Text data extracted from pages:
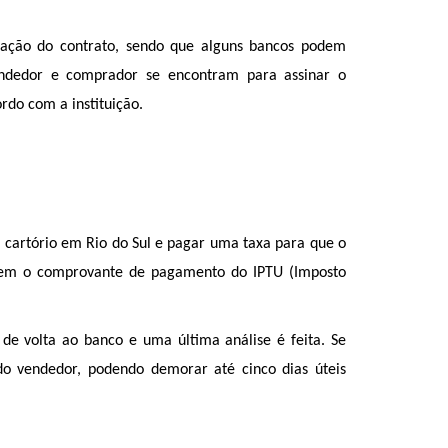
ação do contrato, sendo que alguns bancos podem 
endedor e comprador se encontram para assinar o 
rdo com a instituição.
cartório em Rio do Sul e pagar uma taxa para que o 
pedem o comprovante de pagamento do IPTU (Imposto 
de volta ao banco e uma última análise é feita. Se 
do vendedor, podendo demorar até cinco dias úteis 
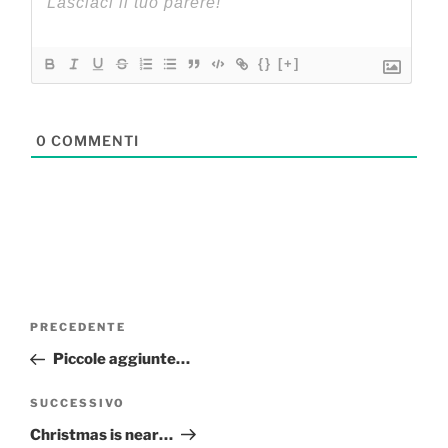
{}
[+]
0
COMMENTI
Navigazione
Articolo
PRECEDENTE
articoli
precedente:
Piccole aggiunte…
Articolo
SUCCESSIVO
successivo
Christmas is near…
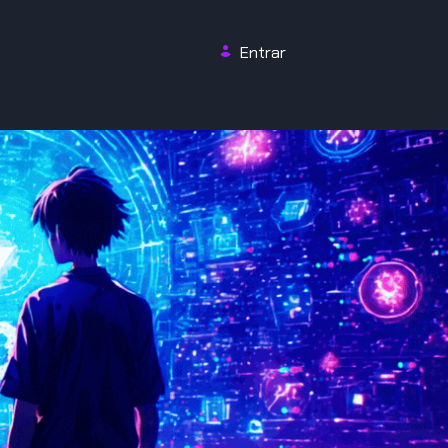
Entrar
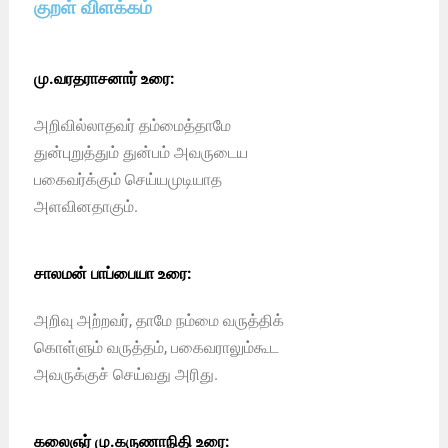
குறள் விளக்கம்
மு.வரதராசனார் உரை:
அறிவில்லாதவர் தம்மைத்தாமே
துன்புறுத்தும் துன்பம் அவருடைய
பகைவர்க்கும் செய்யமுடியாத
அளவினதாகும்.
சாலமன் பாப்பையா உரை:
அறிவு அற்றவர், தாமே நம்மை வருத்திக்
கொள்ளும் வருத்தம், பகைவராலும்கூட
அவருக்குச் செய்வது அரிது.
கலைஞர் மு.கருணாநிதி உரை:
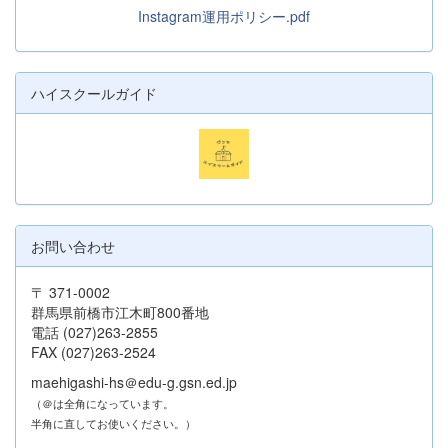
Instagram運用ポリシー.pdf
ハイスクールガイド
お問い合わせ
〒 371-0002
群馬県前橋市江木町800番地
電話 (027)263-2855
FAX (027)263-2524
maehigashi-hs＠edu-g.gsn.ed.jp
（＠は全角になっています。
半角に直してお使いください。）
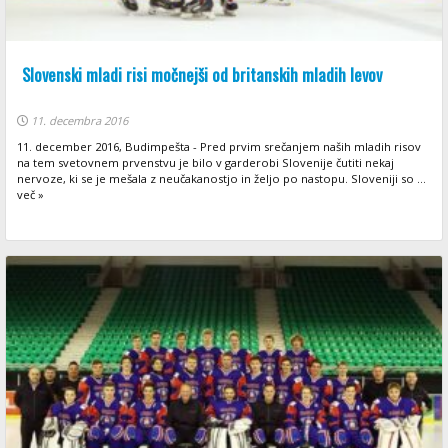
Slovenski mladi risi močnejši od britanskih mladih levov
11. decembra 2016
11. december 2016, Budimpešta - Pred prvim srečanjem naših mladih risov
na tem svetovnem prvenstvu je bilo v garderobi Slovenije čutiti nekaj
nervoze, ki se je mešala z neučakanostjo in željo po nastopu. Sloveniji so ...
več »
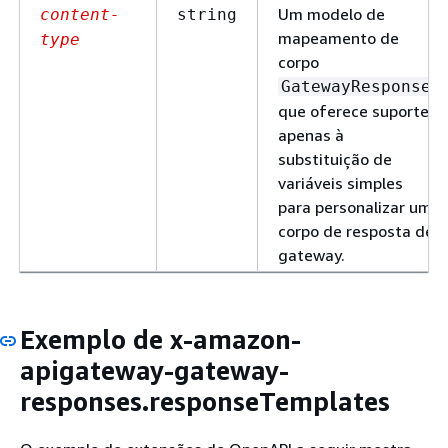
Um modelo de
content-
string
mapeamento de
type
corpo
GatewayResponse
que oferece suporte
apenas à
substituição de
variáveis simples
para personalizar um
corpo de resposta de
gateway.
Exemplo de x-amazon-
apigateway-gateway-
responses.responseTemplates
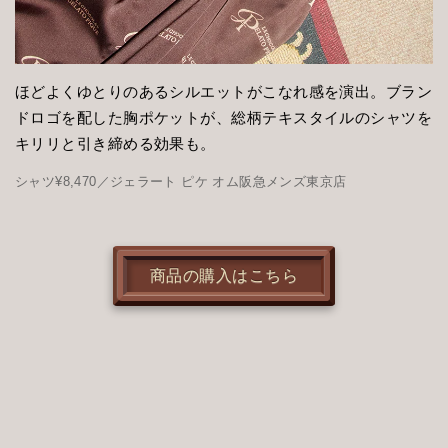
ほどよくゆとりのあるシルエットがこなれ感を演出。ブラン
ドロゴを配した胸ポケットが、総柄テキスタイルのシャツを
キリリと引き締める効果も。
シャツ¥8,470／ジェラート ピケ オム阪急メンズ東京店
商品の購入はこちら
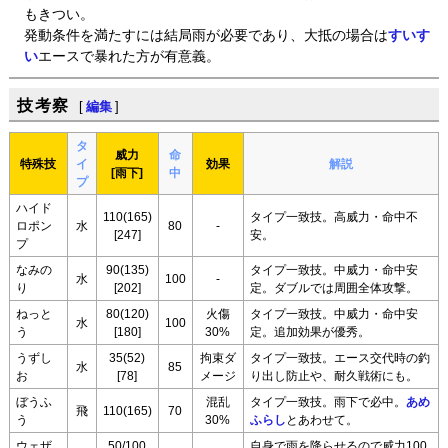
もきつい。
発動条件を満たすには結局雨が必要であり、大抵の場合は
すいす
い
エースで暴れた方が有意義。
技考察
[
編集
]
タ
威力
命
特殊技
イ
効果
解説
[雨下]
中
プ
ハイド
110(165)
タイプ一致技。高威力・命中不
ロポン
水
80
-
[247]
安。
プ
なみの
90(135)
タイプ一致技。中威力・命中安
水
100
-
り
[202]
定。ダブルでは周囲全体攻撃。
ねっと
80(120)
火傷
タイプ一致技。中威力・命中安
水
100
う
[180]
30%
定。追加効果が優秀。
うずし
35(52)
拘束ダ
タイプ一致技。エース交代時の釣
水
85
お
[78]
メージ
り出し防止や、耐久戦術にも。
ぼうふ
混乱
タイプ一致技。雨下で必中。
あめ
飛
110(165)
70
う
30%
ふらし
とあわせて。
ウェザ
50/100
自身で雨を降らせるので威力100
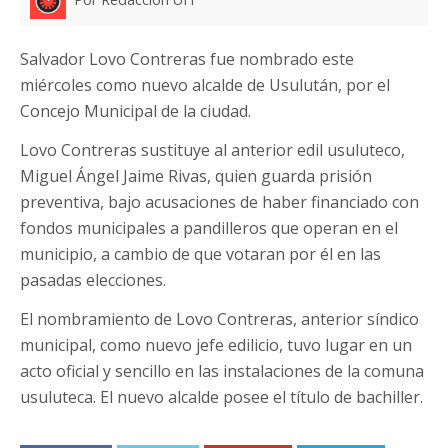
Salvador Lovo Contreras fue nombrado este
miércoles como nuevo alcalde de Usulután, por el
Concejo Municipal de la ciudad.
Lovo Contreras sustituye al anterior edil usuluteco,
Miguel Ángel Jaime Rivas, quien guarda prisión
preventiva, bajo acusaciones de haber financiado con
fondos municipales a pandilleros que operan en el
municipio, a cambio de que votaran por él en las
pasadas elecciones.
El nombramiento de Lovo Contreras, anterior síndico
municipal, como nuevo jefe edilicio, tuvo lugar en un
acto oficial y sencillo en las instalaciones de la comuna
usuluteca. El nuevo alcalde posee el título de bachiller.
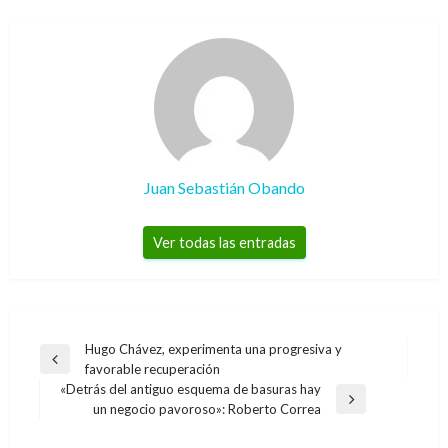
Juan Sebastián Obando
Ver todas las entradas
Navegación
Hugo Chávez, experimenta una progresiva y
Entrada
favorable recuperación
de
anterior
«Detrás del antiguo esquema de basuras hay
entradas
Entrada
un negocio pavoroso»: Roberto Correa
siguiente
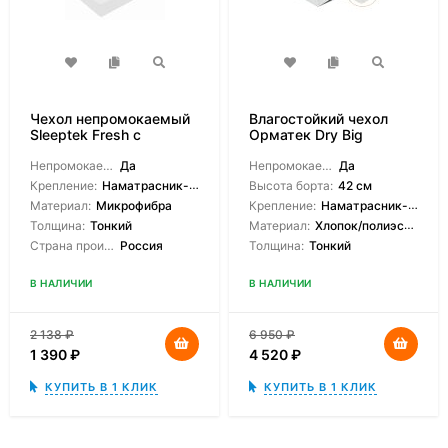
Чехол непромокаемый
Влагостойкий чехол
Sleeptek Fresh с
Орматек Dry Big
боковиной
Непромокаемый:
Да
Непромокаемый:
Да
Крепление:
Наматрасник-чехол
Высота борта:
42 см
Материал:
Микрофибра
Крепление:
Наматрасник-чехол
Толщина:
Тонкий
Материал:
Хлопок/полиэстер
Страна производитель:
Россия
Толщина:
Тонкий
В НАЛИЧИИ
В НАЛИЧИИ
2 138
₽
6 950
₽
1 390
₽
4 520
₽
КУПИТЬ В 1 КЛИК
КУПИТЬ В 1 КЛИК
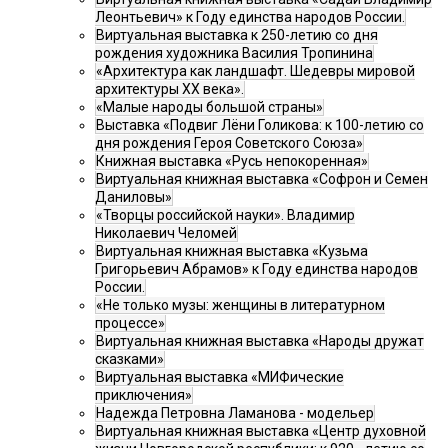
Леонтьевич» к Году единства народов России.
Виртуальная выставка к 250-летию со дня
рождения художника Василия Тропинина
«Архитектура как ландшафт. Шедевры мировой
архитектуры XX века».
«Малые народы большой страны»
Выставка «Подвиг Лёни Голикова: к 100-летию со
дня рождения Героя Советского Союза»
Книжная выставка «Русь непокоренная»
Виртуальная книжная выставка «Софрон и Семен
Даниловы»
«Творцы российской науки». Владимир
Николаевич Челомей
Виртуальная книжная выставка «Кузьма
Григорьевич Абрамов» к Году единства народов
России.
«Не только музы: женщины в литературном
процессе»
Виртуальная книжная выставка «Народы дружат
сказками»
Виртуальная выставка «МИФические
приключения»
Надежда Петровна Ламанова - модельер
Виртуальная книжная выставка «Центр духовной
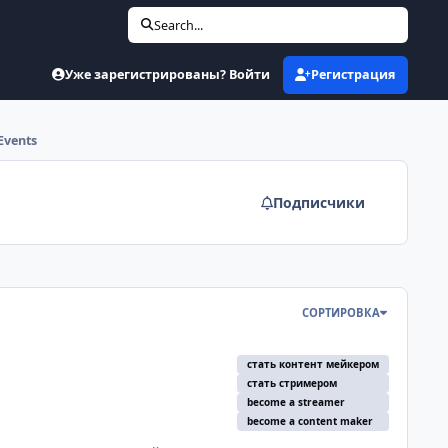
Search...
Уже зарегистрированы? Войти
Регистрация
Events
Подписчики
СОРТИРОВКА
стать контент мейкером
стать стримером
become a streamer
become a content maker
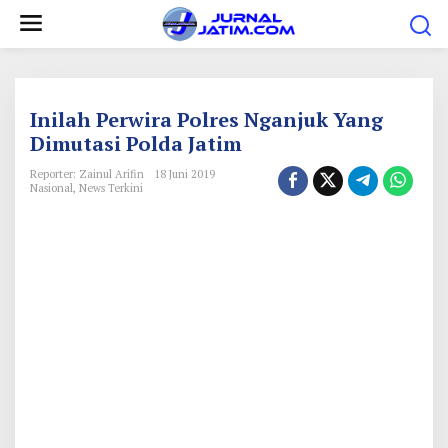
L
e
w
a
t
Inilah Perwira Polres Nganjuk Yang
i
Dimutasi Polda Jatim
k
Reporter: Zainul Arifin
18 Juni 2019
e
Nasional
,
News Terkini
k
o
n
t
e
n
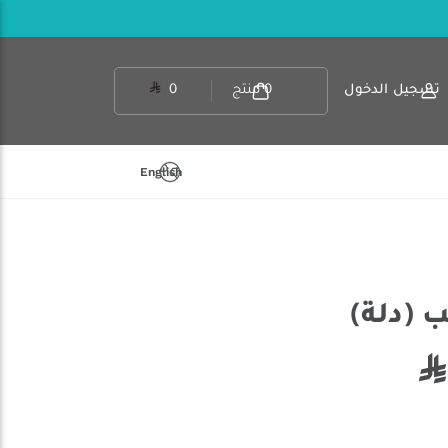
تسجيل الدخول
0
منتج
0
English
ب (دلة)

* [What you have to do] Print every line of text in the records above with no changes, covering all of the records. Leave the pictures out of your answer.

* [Finished exercise]
ação do contrato, sendo que alguns bancos podem 
endedor e comprador se encontram para assinar o 
rdo com a instituição.
cartório em Rio do Sul e pagar uma taxa para que o 
pedem o comprovante de pagamento do IPTU (Imposto 
de volta ao banco e uma última análise é feita. Se 
do vendedor, podendo demorar até cinco dias úteis 
{}
[+]
0
COMMENTI
Navigazione
Articolo
PRECEDENTE
articoli
precedente:
Piccole aggiunte…
Articolo
SUCCESSIVO
successivo
Christmas is near…
Entrar
குறள் விளக்கம்
மு.வரதராசனார் உரை:
அறிவில்லாதவர் தம்மைத்தாமே
துன்புறுத்தும் துன்பம் அவருடைய
பகைவர்க்கும் செய்யமுடியாத
அளவினதாகும்.
சாலமன் பாப்பையா உரை:
அறிவு அற்றவர், தாமே நம்மை வருத்திக்
கொள்ளும் வருத்தம், பகைவராலும்கூட
அவருக்குச் செய்வது அரிது.
கலைஞர் மு.கருணாநிதி உரை:
Instagram運用ポリシー.pdf
ハイスクールガイド
お問い合わせ
〒 371-0002
群馬県前橋市江木町800番地
電話 (027)263-2855
FAX (027)263-2524
maehigashi-hs＠edu-g.gsn.ed.jp
（＠は全角になっています。
半角に直してお使いください。）
Slovenski mladi risi močnejši od britanskih mladih levov
11. decembra 2016
11. december 2016, Budimpešta - Pred prvim srečanjem naših mladih risov
na tem svetovnem prvenstvu je bilo v garderobi Slovenije čutiti nekaj
nervoze, ki se je mešala z neučakanostjo in željo po nastopu. Sloveniji so ...
več »
Um modelo de
content-
string
mapeamento de
type
corpo
GatewayResponse
que oferece suporte
apenas à
substituição de
variáveis simples
para personalizar um
corpo de resposta de
gateway.
Exemplo de x-amazon-
apigateway-gateway-
responses.responseTemplates
ほどよくゆとりのあるシルエットがこなれ感を演出。ブラン
ドロゴを配した胸ポケットが、総柄テキスタイルのシャツを
キリリと引き締める効果も。
シャツ¥8,470／ジェラート ピケ オム阪急メンズ東京店
商品の購入はこちら
もきつい。
発動条件を満たすには結局雨が必要であり、大抵の場合は
すいす
い
エースで暴れた方が有意義。
技考察
[
編集
]
タ
威力
命
特殊技
イ
効果
解説
[雨下]
中
プ
ハイド
110(165)
タイプ一致技。高威力・命中不
ロポン
水
80
-
[247]
安。
プ
なみの
90(135)
タイプ一致技。中威力・命中安
水
100
-
り
[202]
定。ダブルでは周囲全体攻撃。
ねっと
80(120)
火傷
タイプ一致技。中威力・命中安
水
100
う
[180]
30%
定。追加効果が優秀。
うずし
35(52)
拘束ダ
タイプ一致技。エース交代時の釣
水
85
お
[78]
メージ
り出し防止や、耐久戦術にも。
ぼうふ
混乱
タイプ一致技。雨下で必中。
あめ
飛
110(165)
70
う
30%
ふらし
とあわせて。
ウェザ
50/100
自身で雨を降らせるので威力100
Salvador Lovo Contreras fue nombrado este
miércoles como nuevo alcalde de Usulután, por el
Concejo Municipal de la ciudad.
Lovo Contreras sustituye al anterior edil usuluteco,
Miguel Ángel Jaime Rivas, quien guarda prisión
preventiva, bajo acusaciones de haber financiado con
fondos municipales a pandilleros que operan en el
municipio, a cambio de que votaran por él en las
pasadas elecciones.
El nombramiento de Lovo Contreras, anterior síndico
municipal, como nuevo jefe edilicio, tuvo lugar en un
acto oficial y sencillo en las instalaciones de la comuna
usuluteca. El nuevo alcalde posee el título de bachiller.
Juan Sebastián Obando
Ver todas las entradas
Navegación
Hugo Chávez, experimenta una progresiva y
Entrada
favorable recuperación
de
anterior
«Detrás del antiguo esquema de basuras hay
entradas
Entrada
un negocio pavoroso»: Roberto Correa
siguiente
Чехол непромокаемый
Влагостойкий чехол
Sleeptek Fresh с
Орматек Dry Big
боковиной
Непромокаемый:
Да
Непромокаемый:
Да
Крепление:
Наматрасник-чехол
Высота борта:
42 см
Материал:
Микрофибра
Крепление:
Наматрасник-чехол
Толщина:
Тонкий
Материал:
Хлопок/полиэстер
Страна производитель:
Россия
Толщина:
Тонкий
В НАЛИЧИИ
В НАЛИЧИИ
2 138
₽
6 950
₽
1 390
₽
4 520
₽
КУПИТЬ В 1 КЛИК
КУПИТЬ В 1 КЛИК
Леонтьевич» к Году единства народов России.
Виртуальная выставка к 250-летию со дня
рождения художника Василия Тропинина
«Архитектура как ландшафт. Шедевры мировой
архитектуры XX века».
«Малые народы большой страны»
Выставка «Подвиг Лёни Голикова: к 100-летию со
дня рождения Героя Советского Союза»
Книжная выставка «Русь непокоренная»
Виртуальная книжная выставка «Софрон и Семен
Даниловы»
«Творцы российской науки». Владимир
Николаевич Челомей
Виртуальная книжная выставка «Кузьма
Григорьевич Абрамов» к Году единства народов
России.
«Не только музы: женщины в литературном
процессе»
Виртуальная книжная выставка «Народы дружат
сказками»
Виртуальная выставка «МИФические
приключения»
Надежда Петровна Ламанова - модельер
Виртуальная книжная выставка «Центр духовной
Search...
Уже зарегистрированы? Войти
Регистрация
Events
Подписчики
СОРТИРОВКА
стать контент мейкером
стать стримером
become a streamer
become a content maker
L
e
w
a
t
Inilah Perwira Polres Nganjuk Yang
i
Dimutasi Polda Jatim
k
Reporter: Zainul Arifin
18 Juni 2019
e
Nasional
,
News Terkini
k
o
n
t
e
n
تسجيل الدخول
0
منتج
0
English
ب (دلة)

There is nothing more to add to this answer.